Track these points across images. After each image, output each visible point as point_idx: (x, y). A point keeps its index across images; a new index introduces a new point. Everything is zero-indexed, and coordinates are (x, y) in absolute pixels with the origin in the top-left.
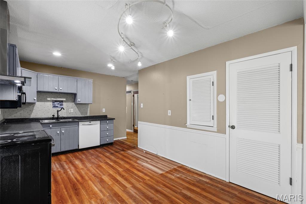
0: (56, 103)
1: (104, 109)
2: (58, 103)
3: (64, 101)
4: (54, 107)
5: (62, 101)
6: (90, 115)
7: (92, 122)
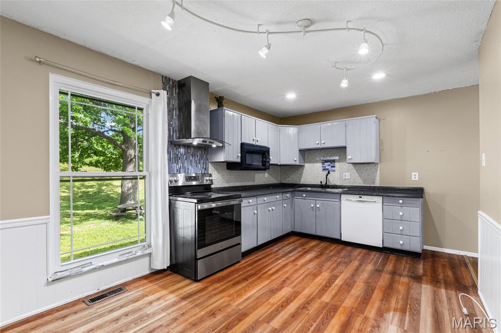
0: (326, 164)
1: (417, 174)
2: (329, 163)
3: (337, 160)
4: (324, 170)
5: (334, 161)
6: (380, 184)
7: (365, 198)
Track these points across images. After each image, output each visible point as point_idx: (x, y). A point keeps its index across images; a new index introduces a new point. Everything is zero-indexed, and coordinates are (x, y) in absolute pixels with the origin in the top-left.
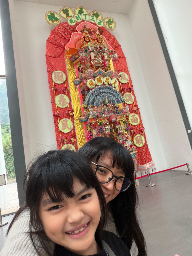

• [Exercise description] Please reproduce every one of the lines above word for word, omitting the pictures.

• [The answer]
Track these points across images. After each image, output each visible point as point_idx: (x, y). A point keeps its index across images; a new index introduces a new point. Everything is zero-indexed, and coordinates are (x, y) in absolute pixels with the origin in the top-left.
0: (56, 103)
1: (104, 109)
2: (58, 103)
3: (64, 101)
4: (54, 107)
5: (62, 101)
6: (90, 115)
7: (92, 122)
0: (326, 164)
1: (417, 174)
2: (329, 163)
3: (337, 160)
4: (324, 170)
5: (334, 161)
6: (380, 184)
7: (365, 198)
Track these points across images. After each image, output each visible point as point_idx: (x, y). A point keeps its index across images; a new index introduces a new point. Everything is zero-indexed, and coordinates are (x, y) in absolute pixels with the origin in the top-left.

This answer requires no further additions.